The trick has a name. Bombing Run. Dark, rounded bombs simply land on the grid out of nowhere, no trigger, no build-up, no meter. They detonate, and the positions around the blast point flip to wild. Sometimes one bomb. Sometimes a chain of them, scattering little wild clusters across the reels at once. Does it feel random? Yes. Is that the point? Also yes. You don't earn the feature, it just arrives.
Bets run from $0.01 to $50 across 1 to 25 selectable lines, which is generous flexibility for an older title. RTP sits at 94.93%, which, honestly, is on the low side for a modern eye, and the volatility lands in the medium bracket. The red bomber-plane Wild substitutes for everything except the bullseye scatter and pays the headline line prize at five across.
Free Spins kick in when three or more red-and-white BONUS bullseyes land anywhere. That's 10 free spins, with Bombing Run running noticeably more often and the wild clusters stacking from one spin into the next. Catch more bullseyes mid-round? Retrigger another 10. That‘s where the game finally opens up.

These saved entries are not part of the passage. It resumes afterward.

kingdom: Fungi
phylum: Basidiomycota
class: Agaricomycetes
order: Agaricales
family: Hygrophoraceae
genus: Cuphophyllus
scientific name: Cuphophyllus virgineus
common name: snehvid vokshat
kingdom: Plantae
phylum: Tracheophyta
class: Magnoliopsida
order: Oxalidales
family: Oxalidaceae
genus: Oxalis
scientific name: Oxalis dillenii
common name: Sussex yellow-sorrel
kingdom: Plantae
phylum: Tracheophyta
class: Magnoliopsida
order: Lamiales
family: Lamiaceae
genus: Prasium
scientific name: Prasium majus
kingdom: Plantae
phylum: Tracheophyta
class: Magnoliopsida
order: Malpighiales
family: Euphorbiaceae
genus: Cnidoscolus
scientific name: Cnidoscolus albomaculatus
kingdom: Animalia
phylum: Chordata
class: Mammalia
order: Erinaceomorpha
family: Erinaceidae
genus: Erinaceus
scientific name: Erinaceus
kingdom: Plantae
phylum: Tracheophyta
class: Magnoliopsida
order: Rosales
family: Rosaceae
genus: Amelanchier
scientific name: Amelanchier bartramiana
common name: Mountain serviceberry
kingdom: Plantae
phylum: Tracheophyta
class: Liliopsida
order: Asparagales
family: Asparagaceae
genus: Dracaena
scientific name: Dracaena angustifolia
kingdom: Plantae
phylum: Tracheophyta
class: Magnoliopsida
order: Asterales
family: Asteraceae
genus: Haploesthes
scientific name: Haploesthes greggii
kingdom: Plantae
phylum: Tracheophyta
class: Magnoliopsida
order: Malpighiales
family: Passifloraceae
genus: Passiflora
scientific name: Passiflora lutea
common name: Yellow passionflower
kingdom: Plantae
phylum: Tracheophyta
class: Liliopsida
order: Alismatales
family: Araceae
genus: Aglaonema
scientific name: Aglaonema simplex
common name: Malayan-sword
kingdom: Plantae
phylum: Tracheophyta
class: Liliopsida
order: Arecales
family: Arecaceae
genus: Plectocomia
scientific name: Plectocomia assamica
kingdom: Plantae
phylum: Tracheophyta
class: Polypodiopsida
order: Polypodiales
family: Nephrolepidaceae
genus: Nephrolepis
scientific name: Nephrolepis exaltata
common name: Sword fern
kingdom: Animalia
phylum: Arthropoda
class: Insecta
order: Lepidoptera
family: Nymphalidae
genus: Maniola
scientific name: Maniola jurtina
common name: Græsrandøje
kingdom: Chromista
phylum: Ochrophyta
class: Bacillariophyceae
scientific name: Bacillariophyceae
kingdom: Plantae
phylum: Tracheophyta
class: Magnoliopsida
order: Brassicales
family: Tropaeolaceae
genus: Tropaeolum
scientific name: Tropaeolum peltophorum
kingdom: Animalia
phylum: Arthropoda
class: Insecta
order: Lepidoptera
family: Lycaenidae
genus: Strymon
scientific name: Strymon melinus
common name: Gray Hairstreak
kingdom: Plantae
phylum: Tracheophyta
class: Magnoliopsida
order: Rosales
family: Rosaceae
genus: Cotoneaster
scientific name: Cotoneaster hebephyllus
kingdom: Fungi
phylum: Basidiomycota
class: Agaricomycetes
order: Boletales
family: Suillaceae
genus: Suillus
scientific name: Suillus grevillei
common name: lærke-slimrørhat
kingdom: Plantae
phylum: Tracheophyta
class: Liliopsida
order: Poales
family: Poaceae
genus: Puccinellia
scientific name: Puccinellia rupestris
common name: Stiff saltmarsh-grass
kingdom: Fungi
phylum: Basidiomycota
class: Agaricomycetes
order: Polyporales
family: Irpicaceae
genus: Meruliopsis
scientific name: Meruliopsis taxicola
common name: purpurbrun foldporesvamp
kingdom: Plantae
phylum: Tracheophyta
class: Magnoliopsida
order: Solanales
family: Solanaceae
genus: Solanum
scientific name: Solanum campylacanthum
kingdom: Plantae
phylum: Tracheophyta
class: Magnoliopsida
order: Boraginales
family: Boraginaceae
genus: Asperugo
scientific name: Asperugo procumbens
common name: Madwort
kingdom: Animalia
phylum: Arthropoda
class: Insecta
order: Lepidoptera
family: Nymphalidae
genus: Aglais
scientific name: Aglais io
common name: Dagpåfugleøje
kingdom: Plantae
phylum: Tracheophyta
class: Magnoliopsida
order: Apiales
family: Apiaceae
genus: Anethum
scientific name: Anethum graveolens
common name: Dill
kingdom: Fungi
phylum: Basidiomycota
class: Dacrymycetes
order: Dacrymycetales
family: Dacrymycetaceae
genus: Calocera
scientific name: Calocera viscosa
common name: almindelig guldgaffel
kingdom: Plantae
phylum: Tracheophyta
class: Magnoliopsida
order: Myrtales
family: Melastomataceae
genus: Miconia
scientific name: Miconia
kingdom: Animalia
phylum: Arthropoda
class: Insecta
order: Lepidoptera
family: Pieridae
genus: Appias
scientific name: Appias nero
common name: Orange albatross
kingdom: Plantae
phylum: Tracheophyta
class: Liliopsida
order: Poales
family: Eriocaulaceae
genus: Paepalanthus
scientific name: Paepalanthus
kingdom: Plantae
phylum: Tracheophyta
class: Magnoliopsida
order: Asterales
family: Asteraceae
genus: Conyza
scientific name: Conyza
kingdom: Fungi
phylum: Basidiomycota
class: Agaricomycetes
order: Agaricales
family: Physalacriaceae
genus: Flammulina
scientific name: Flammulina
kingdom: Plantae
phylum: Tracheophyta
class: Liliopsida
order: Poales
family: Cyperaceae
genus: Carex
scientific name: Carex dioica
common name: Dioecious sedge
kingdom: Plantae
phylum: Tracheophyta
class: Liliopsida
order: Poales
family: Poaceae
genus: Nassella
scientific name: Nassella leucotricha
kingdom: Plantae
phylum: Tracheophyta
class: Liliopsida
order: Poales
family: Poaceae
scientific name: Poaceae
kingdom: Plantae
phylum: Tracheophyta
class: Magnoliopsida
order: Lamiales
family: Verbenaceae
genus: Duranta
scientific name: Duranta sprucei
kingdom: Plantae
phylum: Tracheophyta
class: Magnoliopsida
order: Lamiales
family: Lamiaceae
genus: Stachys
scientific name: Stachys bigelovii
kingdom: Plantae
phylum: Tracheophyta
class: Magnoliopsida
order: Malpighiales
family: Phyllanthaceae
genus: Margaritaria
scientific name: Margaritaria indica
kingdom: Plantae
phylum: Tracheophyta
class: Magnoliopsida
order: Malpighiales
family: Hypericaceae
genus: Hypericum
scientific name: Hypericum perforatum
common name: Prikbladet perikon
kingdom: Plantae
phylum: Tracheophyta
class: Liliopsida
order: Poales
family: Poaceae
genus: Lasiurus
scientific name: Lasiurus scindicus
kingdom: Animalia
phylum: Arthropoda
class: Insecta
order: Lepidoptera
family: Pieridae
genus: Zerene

The symbol set leans hard into wartime kitsch without going grim: a medal-heavy general up top, a green tank, a grey submarine, a battleship, and the usual card royals filling out the low end. Comic, not bleak. More Saturday morning cartoon than war film.
Now the gripe. The max win caps at 250x. That's it. For a feature this generous with wilds, the ceiling feels almost insulting, and the 94.93% RTP doesn't help its case either. Direct Hit is a pleasant relic with a clever wild mechanic, but anyone chasing serious upside should treat it as a coffee-break slot, not a main course.